В результате люди, выросшие под единообразным гнетом советского конформизма и цензуры, создали впечатляющий сад культуры, идей и памяти[48]. В нобелевской лекции 1987 года Иосиф Бродский нашел слова, чтобы выразить драму и достижения послевоенного круга вольнодумцев – писателей, художников и интеллектуалов:

«Это поколение – поколение, родившееся именно тогда, когда крематории Освенцима работали на полную мощность, когда Сталин пребывал в зените богоподобной, абсолютной, самой природой, казалось, санкционированной власти, явилось в мир, судя по всему, чтобы продолжить то, что теоретически должно было бы прерваться в этих крематориях и в безымянных общих могилах сталинского архипелага. Тот факт, что не все прервалось, по крайней мере в России, есть в немалой мере заслуга моего поколения, и я горд своей к нему принадлежностью не в меньшей мере, чем тем, что я стою здесь сегодня. И тот факт, что я стою здесь сегодня, есть признание заслуг этого поколения перед культурой; вспоминая Мандельштама, я бы добавил – перед мировой культурой.
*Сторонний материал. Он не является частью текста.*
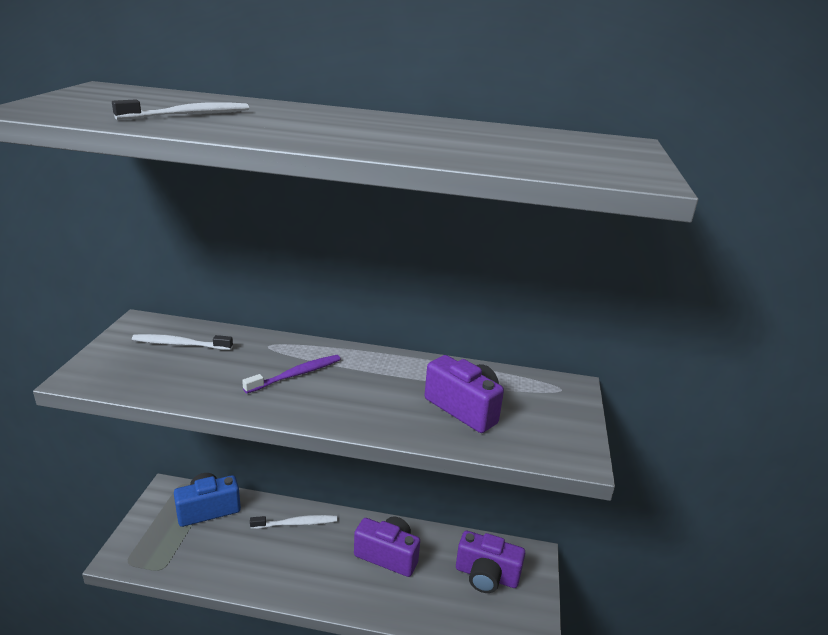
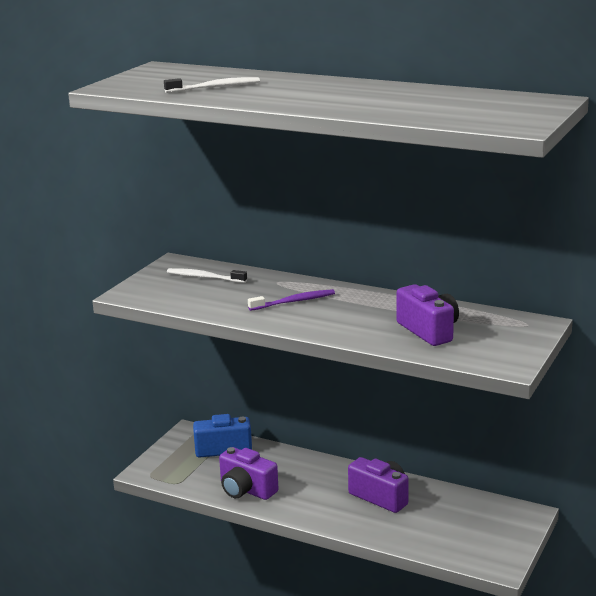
camera: 20 degrees right, 5 degrees down
(296, 523) = (301, 466): white toothbrush -> none
(486, 575) = (472, 521): purple camera -> purple camera (246, 490)

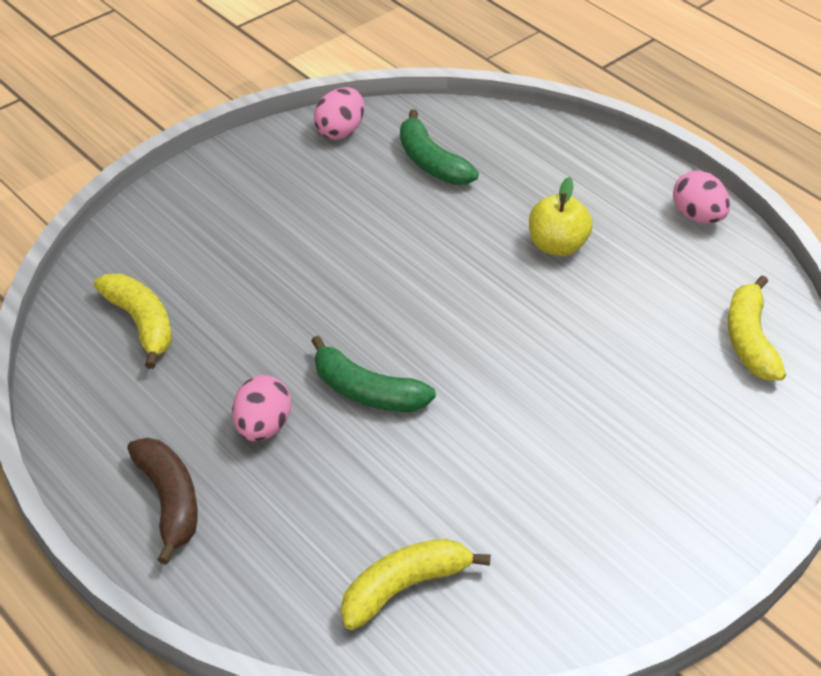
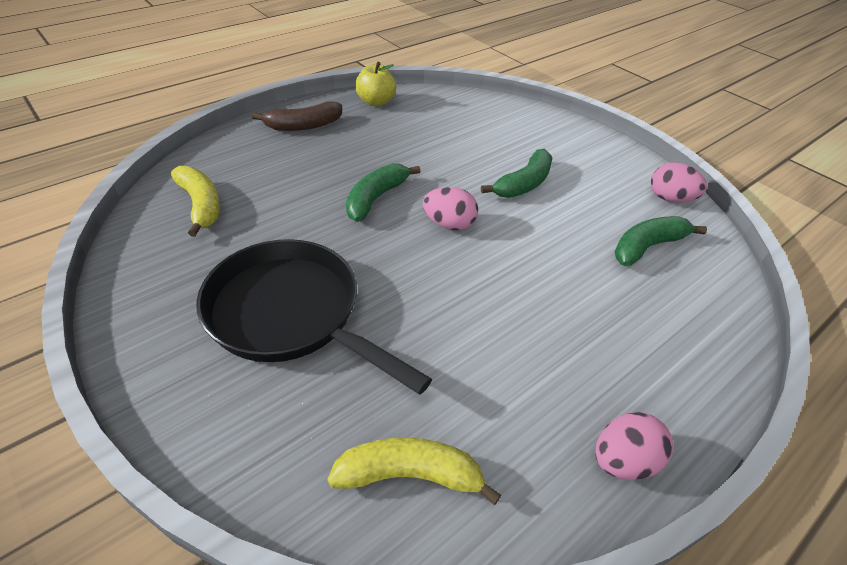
camera: 90 degrees right, 0 degrees up
(141, 323) = (446, 117): yellow banana -> none
(263, 427) = (352, 156): pink egg -> pink egg (449, 224)
(320, 249) = (523, 184): none -> green banana
(557, 246) = (548, 321): yellow apple -> yellow apple (376, 102)
(592, 447) = (291, 314): none -> black pan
Оглядываясь назад, я могу сказать, что мы начинали на пустом – точней, на пугающем своей опустошенностью – месте и что скорей интуитивно, чем сознательно, мы стремились именно к воссозданию эффекта непрерывности культуры, к восстановлению ее форм и тропов, к наполнению ее немногих уцелевших и часто совершенно скомпрометированных форм нашим собственным, новым или казавшимся нам таковым, современным содержанием»[49].

Эти слова можно отнести ко всем «детям Живаго», всем людям того сложного «большого» поколения, взгляды которого на роль слова и духа возродили мечту интеллигенции о справедливом и гуманном обществе в России.